MANGA : Ladyboy vs. Yakuzas, l’île du désespoir Volume 5


Scénario et dessins de Toshifumi Sakurai – Traduction de Yuta Nabatame – Adaptation de Nagy Véret – Couverture de Toshifumi Sakurai
Février 2016 – 192 pages
Éditeur : Akata, collection WTF?! – akata.fr/publications/ladyboy-vs-yakuzas-t5

Coincé sur une île perdue au milieu de nulle part, Kôzô Kamashima tente d’échapper à la centaine de pervers sexuels qui le pourchassent. Il y a quelques mois à peine, il était un jeune truand plein d’avenir. Il était un Yakuza, membre d’un clan puissant, et il a commis l’erreur fatale de coucher avec la fille et avec la femme de son patron. La vengeance de ce dernier est alors terrible. Il fait opérer Kôzô par un médecin fou qui fait de lui un transsexuel à la beauté troublante. Privé de toute virilité, il se retrouve donc sur cette île où toute une bande d’obsédés veut le violer.


« Il était une fois 100 pervers en slip lancés à la poursuite d’un transsexuel malgré lui ». Telle est la phrase d’accroche du manga de Toshifumi Sakurai et l’on se dit qu’il n’y a que des Japonais pour inventer une histoire aussi délirante 
[1]. En lisant les mésaventures ahurissantes de Kôzô, on pense instantanément aux films de Takashi Miike avec les étranges Yakuzas de sa trilogie Dead or Alive (de 1999 à 2002) et l’on ne serait nullement surpris si le réalisateur nippon adaptait ce manga sur grand écran avec la folie qu’on lui connaît.

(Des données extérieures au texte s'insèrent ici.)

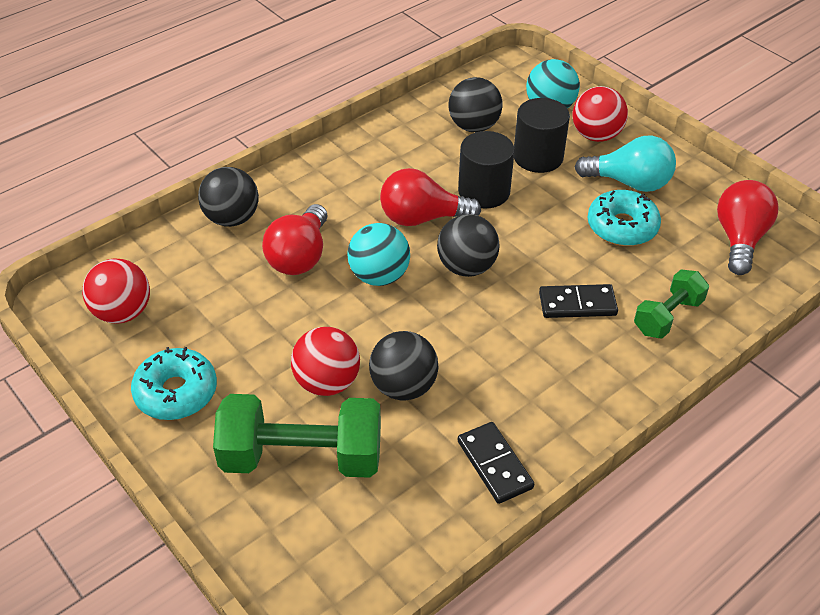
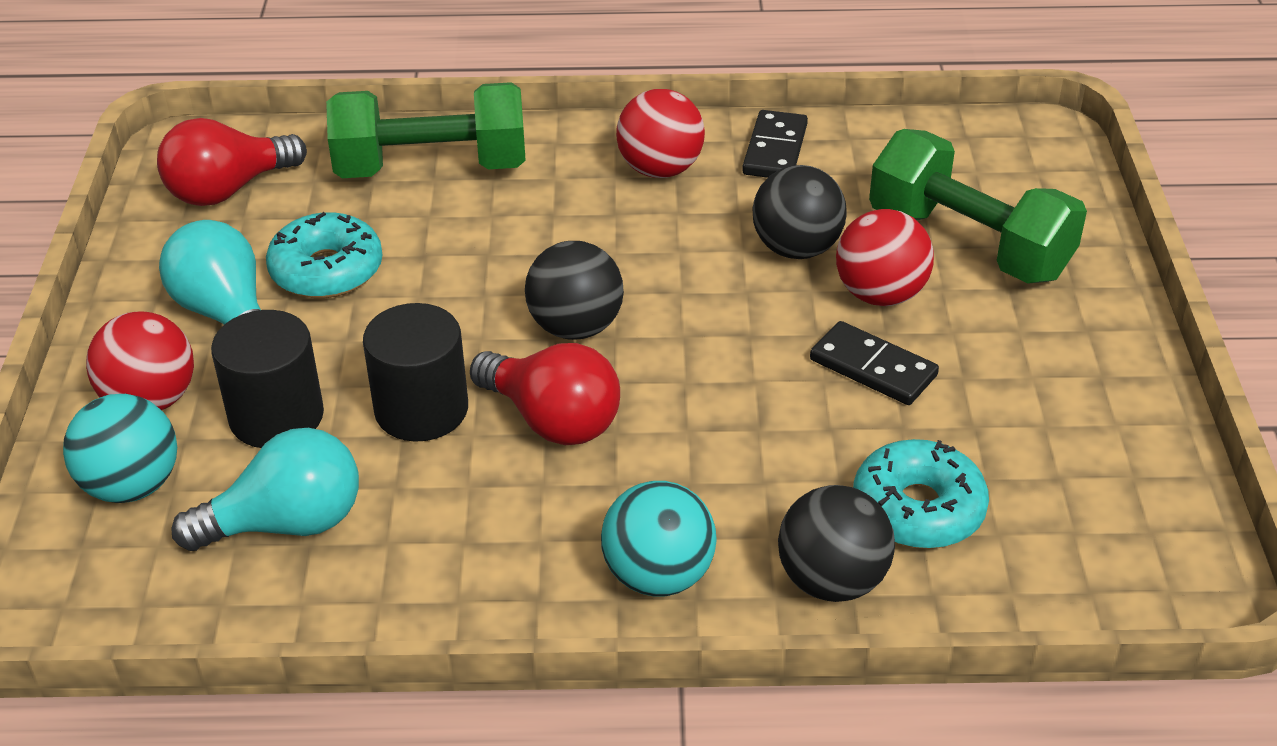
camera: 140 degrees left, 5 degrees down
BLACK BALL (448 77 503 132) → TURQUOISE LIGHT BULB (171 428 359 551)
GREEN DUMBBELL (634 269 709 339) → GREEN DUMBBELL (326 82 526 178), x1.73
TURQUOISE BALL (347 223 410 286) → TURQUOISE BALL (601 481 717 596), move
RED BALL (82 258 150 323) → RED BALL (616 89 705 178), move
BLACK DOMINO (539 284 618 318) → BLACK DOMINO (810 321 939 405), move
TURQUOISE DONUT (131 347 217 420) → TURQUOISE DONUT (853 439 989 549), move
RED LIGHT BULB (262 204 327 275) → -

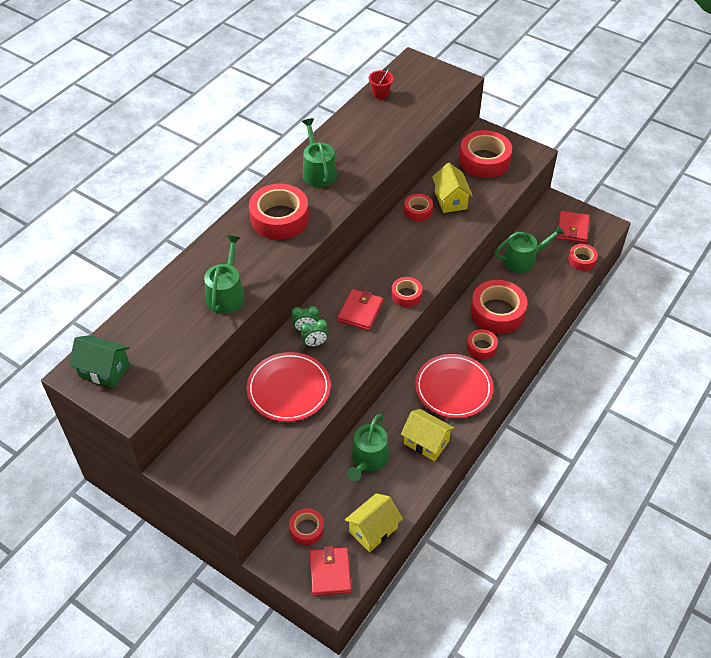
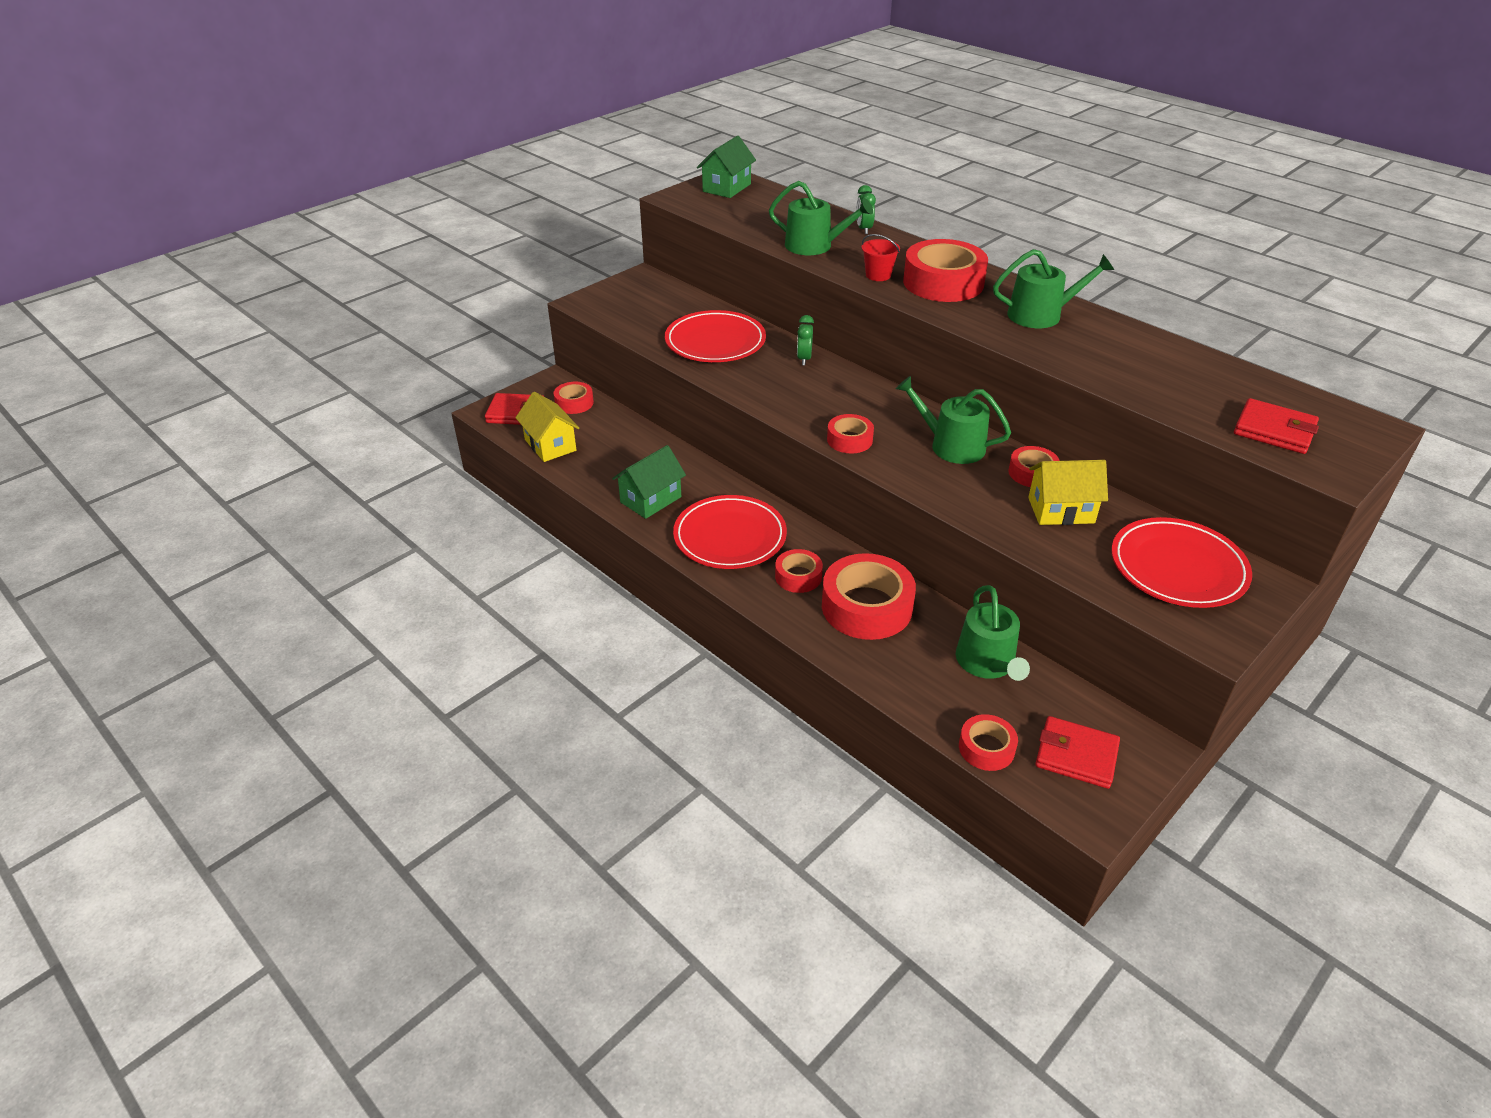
camera: 100 degrees right, 10 degrees down
YELLOW HOUSE (401 409 455 461) → GREEN HOUSE (612 445 686 519)
GREEN CLOCK (301 319 328 347) → GREEN CLOCK (856 185 876 234), move
RED BUCKET (369 67 394 99) → RED BUCKET (862 234 900 281), move
GREEN WATERING CAN (347 414 389 481) → GREEN WATERING CAN (896 376 1011 464), move
RED TAPE (459 130 512 178) → RED PLATE (1111 517 1252 608)
RED WALLET (337 289 383 331) → RED WALLET (1234 398 1319 454), move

Avant de connaître le succès avec Ladyboy vs. Yakuzas, l’île du désespoir 
[2], Toshifumi Sakurai a longtemps travaillé comme assistant de divers mangaka. Il a connu toutes les galères qu’un apprenti dessinateur peut rencontrer au cours de sa carrière, il a même illustré des mangas érotiques, voire pornographiques. C’est tout ce vécu artistique qui dynamite son style et lui permet de parodier l’un des sous-genres à la mode du manga actuel, le survival game [3]. À l’inverse de certains mangakas qui multiplient les chapitres, diluant l’action, jusqu’à la nausée, Sakurai conclut son histoire en cinq volumes.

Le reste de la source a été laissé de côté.